### RECORDS FOR PROCESSING:

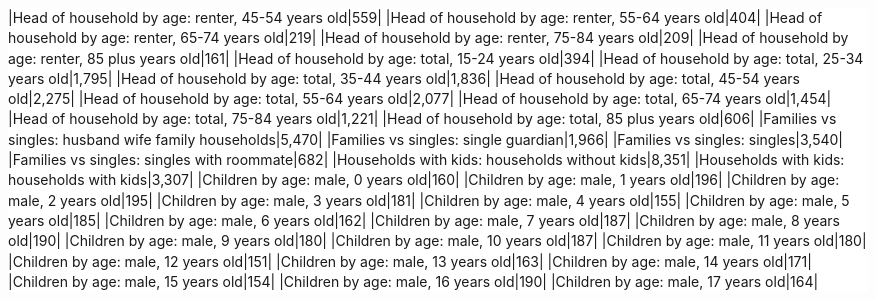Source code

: |Head of household by age: renter, 45-54 years old|559|
|Head of household by age: renter, 55-64 years old|404|
|Head of household by age: renter, 65-74 years old|219|
|Head of household by age: renter, 75-84 years old|209|
|Head of household by age: renter, 85 plus years old|161|
|Head of household by age: total, 15-24 years old|394|
|Head of household by age: total, 25-34 years old|1,795|
|Head of household by age: total, 35-44 years old|1,836|
|Head of household by age: total, 45-54 years old|2,275|
|Head of household by age: total, 55-64 years old|2,077|
|Head of household by age: total, 65-74 years old|1,454|
|Head of household by age: total, 75-84 years old|1,221|
|Head of household by age: total, 85 plus years old|606|
|Families vs singles: husband wife family households|5,470|
|Families vs singles: single guardian|1,966|
|Families vs singles: singles|3,540|
|Families vs singles: singles with roommate|682|
|Households with kids: households without kids|8,351|
|Households with kids: households with kids|3,307|
|Children by age: male, 0 years old|160|
|Children by age: male, 1 years old|196|
|Children by age: male, 2 years old|195|
|Children by age: male, 3 years old|181|
|Children by age: male, 4 years old|155|
|Children by age: male, 5 years old|185|
|Children by age: male, 6 years old|162|
|Children by age: male, 7 years old|187|
|Children by age: male, 8 years old|190|
|Children by age: male, 9 years old|180|
|Children by age: male, 10 years old|187|
|Children by age: male, 11 years old|180|
|Children by age: male, 12 years old|151|
|Children by age: male, 13 years old|163|
|Children by age: male, 14 years old|171|
|Children by age: male, 15 years old|154|
|Children by age: male, 16 years old|190|
|Children by age: male, 17 years old|164|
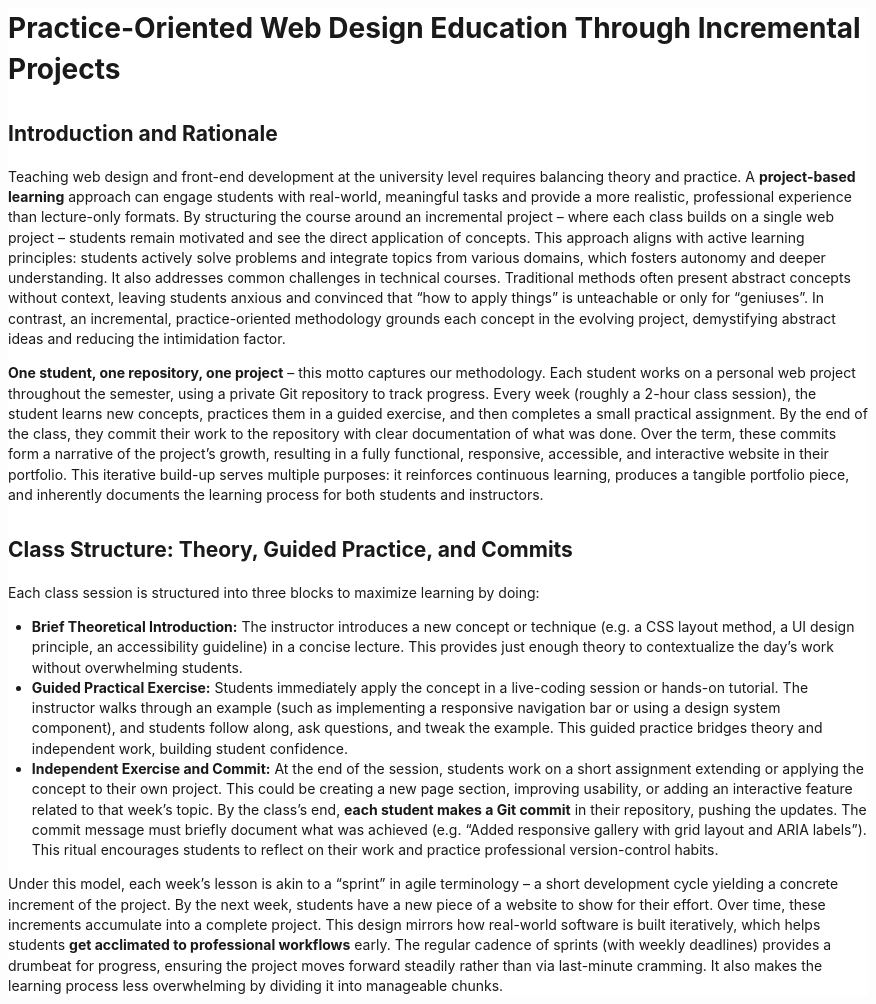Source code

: # Practice-Oriented Web Design Education Through Incremental Projects

## Introduction and Rationale

Teaching web design and front-end development at the university level requires balancing theory and practice. A **project-based learning** approach can engage students with real-world, meaningful tasks and provide a more realistic, professional experience than lecture-only formats. By structuring the course around an incremental project – where each class builds on a single web project – students remain motivated and see the direct application of concepts. This approach aligns with active learning principles: students actively solve problems and integrate topics from various domains, which fosters autonomy and deeper understanding. It also addresses common challenges in technical courses. Traditional methods often present abstract concepts without context, leaving students anxious and convinced that “how to apply things” is unteachable or only for “geniuses”. In contrast, an incremental, practice-oriented methodology grounds each concept in the evolving project, demystifying abstract ideas and reducing the intimidation factor.

**One student, one repository, one project** – this motto captures our methodology. Each student works on a personal web project throughout the semester, using a private Git repository to track progress. Every week (roughly a 2-hour class session), the student learns new concepts, practices them in a guided exercise, and then completes a small practical assignment. By the end of the class, they commit their work to the repository with clear documentation of what was done. Over the term, these commits form a narrative of the project’s growth, resulting in a fully functional, responsive, accessible, and interactive website in their portfolio. This iterative build-up serves multiple purposes: it reinforces continuous learning, produces a tangible portfolio piece, and inherently documents the learning process for both students and instructors.

## Class Structure: Theory, Guided Practice, and Commits

Each class session is structured into three blocks to maximize learning by doing:

* **Brief Theoretical Introduction:** The instructor introduces a new concept or technique (e.g. a CSS layout method, a UI design principle, an accessibility guideline) in a concise lecture. This provides just enough theory to contextualize the day’s work without overwhelming students.
* **Guided Practical Exercise:** Students immediately apply the concept in a live-coding session or hands-on tutorial. The instructor walks through an example (such as implementing a responsive navigation bar or using a design system component), and students follow along, ask questions, and tweak the example. This guided practice bridges theory and independent work, building student confidence.
* **Independent Exercise and Commit:** At the end of the session, students work on a short assignment extending or applying the concept to their own project. This could be creating a new page section, improving usability, or adding an interactive feature related to that week’s topic. By the class’s end, **each student makes a Git commit** in their repository, pushing the updates. The commit message must briefly document what was achieved (e.g. “Added responsive gallery with grid layout and ARIA labels”). This ritual encourages students to reflect on their work and practice professional version-control habits.

Under this model, each week’s lesson is akin to a “sprint” in agile terminology – a short development cycle yielding a concrete increment of the project. By the next week, students have a new piece of a website to show for their effort. Over time, these increments accumulate into a complete project. This design mirrors how real-world software is built iteratively, which helps students **get acclimated to professional workflows** early. The regular cadence of sprints (with weekly deadlines) provides a drumbeat for progress, ensuring the project moves forward steadily rather than via last-minute cramming. It also makes the learning process less overwhelming by dividing it into manageable chunks.
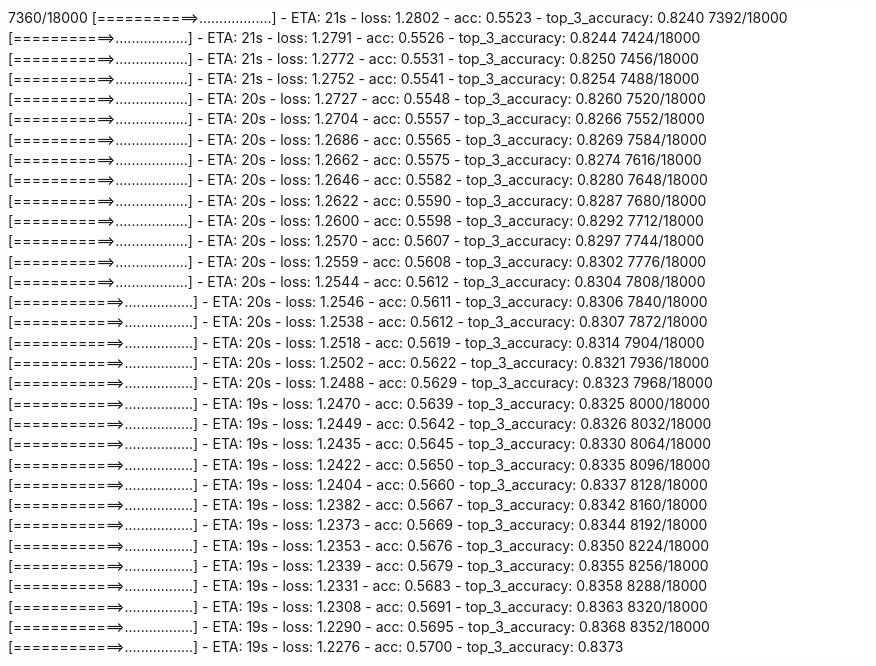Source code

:  7360/18000 [===========>..................] - ETA: 21s - loss: 1.2802 - acc: 0.5523 - top_3_accuracy: 0.8240
 7392/18000 [===========>..................] - ETA: 21s - loss: 1.2791 - acc: 0.5526 - top_3_accuracy: 0.8244
 7424/18000 [===========>..................] - ETA: 21s - loss: 1.2772 - acc: 0.5531 - top_3_accuracy: 0.8250
 7456/18000 [===========>..................] - ETA: 21s - loss: 1.2752 - acc: 0.5541 - top_3_accuracy: 0.8254
 7488/18000 [===========>..................] - ETA: 20s - loss: 1.2727 - acc: 0.5548 - top_3_accuracy: 0.8260
 7520/18000 [===========>..................] - ETA: 20s - loss: 1.2704 - acc: 0.5557 - top_3_accuracy: 0.8266
 7552/18000 [===========>..................] - ETA: 20s - loss: 1.2686 - acc: 0.5565 - top_3_accuracy: 0.8269
 7584/18000 [===========>..................] - ETA: 20s - loss: 1.2662 - acc: 0.5575 - top_3_accuracy: 0.8274
 7616/18000 [===========>..................] - ETA: 20s - loss: 1.2646 - acc: 0.5582 - top_3_accuracy: 0.8280
 7648/18000 [===========>..................] - ETA: 20s - loss: 1.2622 - acc: 0.5590 - top_3_accuracy: 0.8287
 7680/18000 [===========>..................] - ETA: 20s - loss: 1.2600 - acc: 0.5598 - top_3_accuracy: 0.8292
 7712/18000 [===========>..................] - ETA: 20s - loss: 1.2570 - acc: 0.5607 - top_3_accuracy: 0.8297
 7744/18000 [===========>..................] - ETA: 20s - loss: 1.2559 - acc: 0.5608 - top_3_accuracy: 0.8302
 7776/18000 [===========>..................] - ETA: 20s - loss: 1.2544 - acc: 0.5612 - top_3_accuracy: 0.8304
 7808/18000 [============>.................] - ETA: 20s - loss: 1.2546 - acc: 0.5611 - top_3_accuracy: 0.8306
 7840/18000 [============>.................] - ETA: 20s - loss: 1.2538 - acc: 0.5612 - top_3_accuracy: 0.8307
 7872/18000 [============>.................] - ETA: 20s - loss: 1.2518 - acc: 0.5619 - top_3_accuracy: 0.8314
 7904/18000 [============>.................] - ETA: 20s - loss: 1.2502 - acc: 0.5622 - top_3_accuracy: 0.8321
 7936/18000 [============>.................] - ETA: 20s - loss: 1.2488 - acc: 0.5629 - top_3_accuracy: 0.8323
 7968/18000 [============>.................] - ETA: 19s - loss: 1.2470 - acc: 0.5639 - top_3_accuracy: 0.8325
 8000/18000 [============>.................] - ETA: 19s - loss: 1.2449 - acc: 0.5642 - top_3_accuracy: 0.8326
 8032/18000 [============>.................] - ETA: 19s - loss: 1.2435 - acc: 0.5645 - top_3_accuracy: 0.8330
 8064/18000 [============>.................] - ETA: 19s - loss: 1.2422 - acc: 0.5650 - top_3_accuracy: 0.8335
 8096/18000 [============>.................] - ETA: 19s - loss: 1.2404 - acc: 0.5660 - top_3_accuracy: 0.8337
 8128/18000 [============>.................] - ETA: 19s - loss: 1.2382 - acc: 0.5667 - top_3_accuracy: 0.8342
 8160/18000 [============>.................] - ETA: 19s - loss: 1.2373 - acc: 0.5669 - top_3_accuracy: 0.8344
 8192/18000 [============>.................] - ETA: 19s - loss: 1.2353 - acc: 0.5676 - top_3_accuracy: 0.8350
 8224/18000 [============>.................] - ETA: 19s - loss: 1.2339 - acc: 0.5679 - top_3_accuracy: 0.8355
 8256/18000 [============>.................] - ETA: 19s - loss: 1.2331 - acc: 0.5683 - top_3_accuracy: 0.8358
 8288/18000 [============>.................] - ETA: 19s - loss: 1.2308 - acc: 0.5691 - top_3_accuracy: 0.8363
 8320/18000 [============>.................] - ETA: 19s - loss: 1.2290 - acc: 0.5695 - top_3_accuracy: 0.8368
 8352/18000 [============>.................] - ETA: 19s - loss: 1.2276 - acc: 0.5700 - top_3_accuracy: 0.8373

### TASK GOAL:
Can you pull from the data, word for word, every line from the line with "- top_3_accuracy: 0.8240" to the line with "7712/18000 [===========>..................] - ETA: 20s", including both of those lines?

### ANSWER AREA:
:  7360/18000 [===========>..................] - ETA: 21s - loss: 1.2802 - acc: 0.5523 - top_3_accuracy: 0.8240
 7392/18000 [===========>..................] - ETA: 21s - loss: 1.2791 - acc: 0.5526 - top_3_accuracy: 0.8244
 7424/18000 [===========>..................] - ETA: 21s - loss: 1.2772 - acc: 0.5531 - top_3_accuracy: 0.8250
 7456/18000 [===========>..................] - ETA: 21s - loss: 1.2752 - acc: 0.5541 - top_3_accuracy: 0.8254
 7488/18000 [===========>..................] - ETA: 20s - loss: 1.2727 - acc: 0.5548 - top_3_accuracy: 0.8260
 7520/18000 [===========>..................] - ETA: 20s - loss: 1.2704 - acc: 0.5557 - top_3_accuracy: 0.8266
 7552/18000 [===========>..................] - ETA: 20s - loss: 1.2686 - acc: 0.5565 - top_3_accuracy: 0.8269
 7584/18000 [===========>..................] - ETA: 20s - loss: 1.2662 - acc: 0.5575 - top_3_accuracy: 0.8274
 7616/18000 [===========>..................] - ETA: 20s - loss: 1.2646 - acc: 0.5582 - top_3_accuracy: 0.8280
 7648/18000 [===========>..................] - ETA: 20s - loss: 1.2622 - acc: 0.5590 - top_3_accuracy: 0.8287
 7680/18000 [===========>..................] - ETA: 20s - loss: 1.2600 - acc: 0.5598 - top_3_accuracy: 0.8292
 7712/18000 [===========>..................] - ETA: 20s - loss: 1.2570 - acc: 0.5607 - top_3_accuracy: 0.8297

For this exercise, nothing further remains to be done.